Weather whiplash is the phenomenon of rapid swings between extremes in weather, which most scientists argue is caused by climate change.

== Occurrence ==
“Weather whiplash” was coined by climate-science-communicator Paul Beckwith in 2017 in his oft-stated phrase "weather wilding, weirding and whiplashing", but in 2023, Voxs Benji Jones wrote that the phrase had been in use for ten years or more. In a 2021 study in the International Journal of Climatology, Cameron C. Lee characterized it as then gaining prominence in both academia and the press. As of 2019, there was no formal scientific definition for weather whiplash.

Weather whiplash was observed amid the 2022 European heat waves, which parched France in one of its worst ever recorded droughts and caused the driest July for decades in England, then broke with heavy rain and flooding, and rains the same summer during the Southwestern North American megadrought.
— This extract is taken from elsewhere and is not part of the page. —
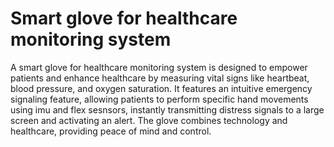 # Smart glove for healthcare monitoring system
 A smart glove for healthcare monitoring system is designed to empower patients and enhance healthcare by measuring vital signs like heartbeat, blood pressure, and oxygen saturation. It features an intuitive emergency signaling feature, allowing patients to perform specific hand movements using imu and flex sesnsors, instantly transmitting distress signals to a large screen and activating an alert. The glove combines technology and healthcare, providing peace of mind and control.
In late 2022 and early 2023, the phenomenon again struck North America as record cold around Christmas receded into record heat in January, which in early February became even more extreme cold across the Northeastern United States. In the US state of California weather events swung from an extreme drought to flooding caused by atmospheric rivers.

Weather whiplash can also bring false springs, or winter warm spells that conceal a freeze following them, and freak snowstorms early in the season; both can disrupt agriculture and the electrical grid.

A study in 2018 found a likelihood both extremes of precipitation would increase in California, increasing the chances of very wet years following very dry years and vice versa.

== Proposed links to climate change ==
The polar vortex drives fluctuations in winter temperatures in the middle latitudes. Climatologist Judah Cohen and others proposed climate change in the Arctic was causing the vortex to waver, bringing cold air south to the Midwestern United States, which was then replaced by warm tropical air. They said this would increase the frequency of such whiplash in the future. Cohen acknowledged this remained a minority viewpoint as of 2023.